The literary style was a blast, the closest we will ever get to an art biography penned by James Ellroy. I subtracted the star because some of the biographical speculations made by the author have now been proven be inaccurate elsewhere. Don't be dissuaded by stuffy reviews...It's a hell of a lot of fun and need not be definitive to be worthy of a look.

This book has it all - erudition, polemics, irreverence, controversy, intrigue, irony, eroticism, romance, depravity... the list is endless! Meticulously researched and annotated, soundly argued and reasoned, Mr. Robb is a gracious champion to the very complex artist who is historically reduced to a one-dimensional churl who happened to have a way with a paint-brush.Caravaggio was a pioneer (a very dangerous occupation during the counter-reformation), - the manner in which he approached his subjects, the lighting (or relative lack there-of), his refusal to sketch out a work before painting it, his perspective, his "earthy" handling of religious themes; these approaches became both his claim to fame, and his downfall. A downfall facilitated by jealous contemporaries, greedy art collectors, and Caravaggio's own sexual and social indiscretions.Not a light read by any means - make sure your thinking cap is well positioned, and your seat belt is tightly fashioned - you're in for one hell of a ride!

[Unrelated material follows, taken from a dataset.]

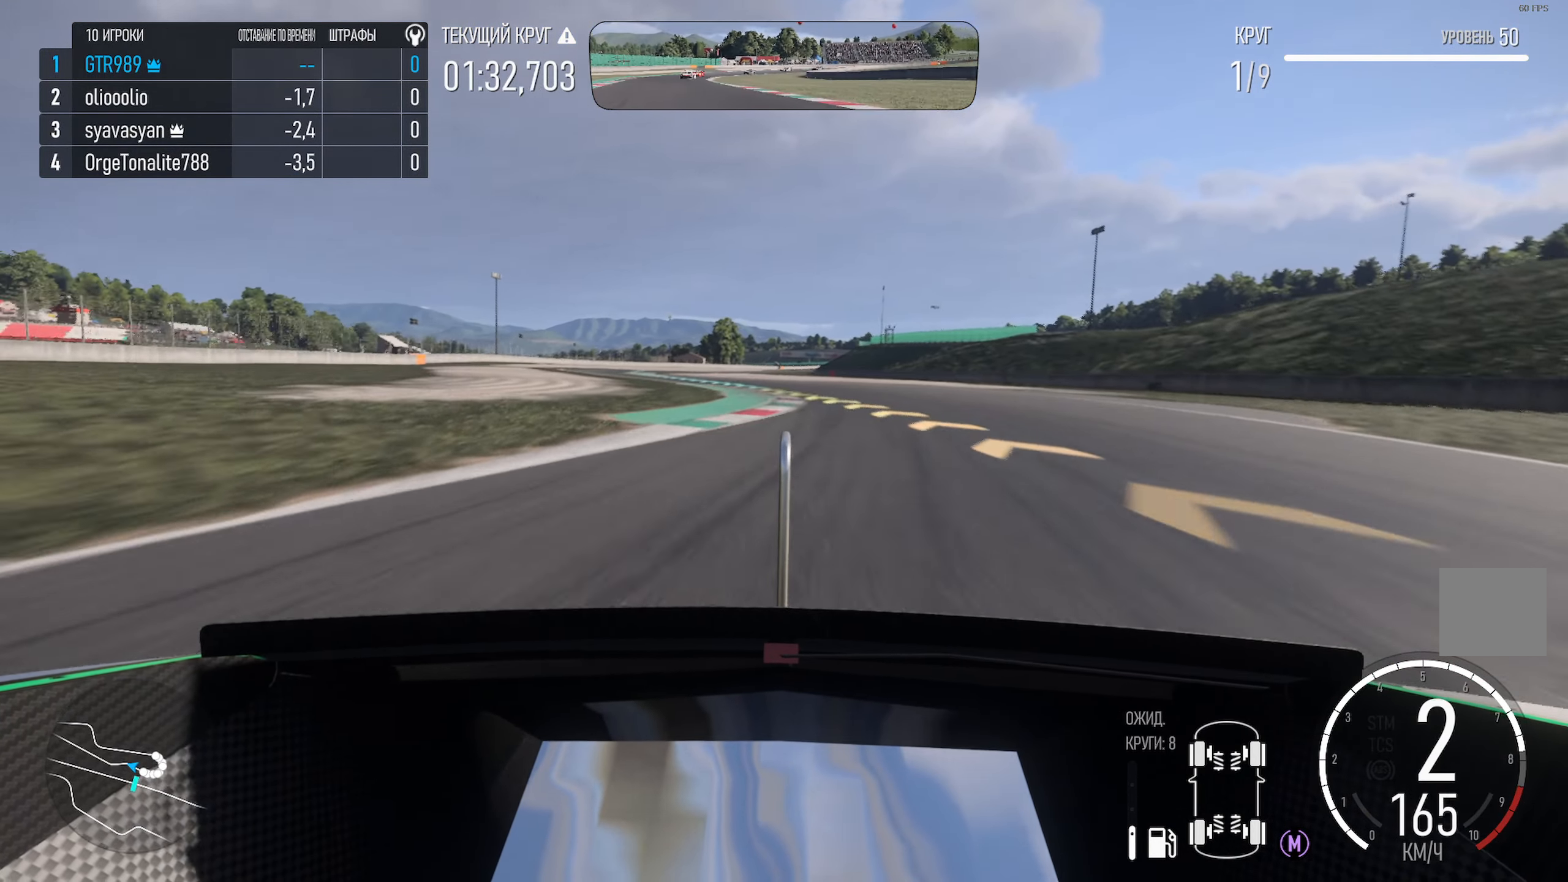
{"buttons": [], "left_stick": "left", "right_stick": "center", "events": [[17, "A", "down"], [17, "left_stick", "right"], [133, "left_stick", "center"], [200, "A", "up"], [200, "left_stick", "left"], [350, "X", "down"], [367, "X", "up"]]}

A wonderfully researched and clearly written account of the life of Caravaggio, the great Italian artist who died mysteriously at such a young age. All Caravaggio's paintings are available on the internet and it was great to be able to read Peter Robb's description of the paintings while looking at the image on my tablet at the same time. Caravaggio has always been one of my favourite artists and I loved this book.

Riveting book about the life of a great and fundamentally influential painter. As one art critic put it, "There was painting before Caravaggio and there was painting after Caravaggio."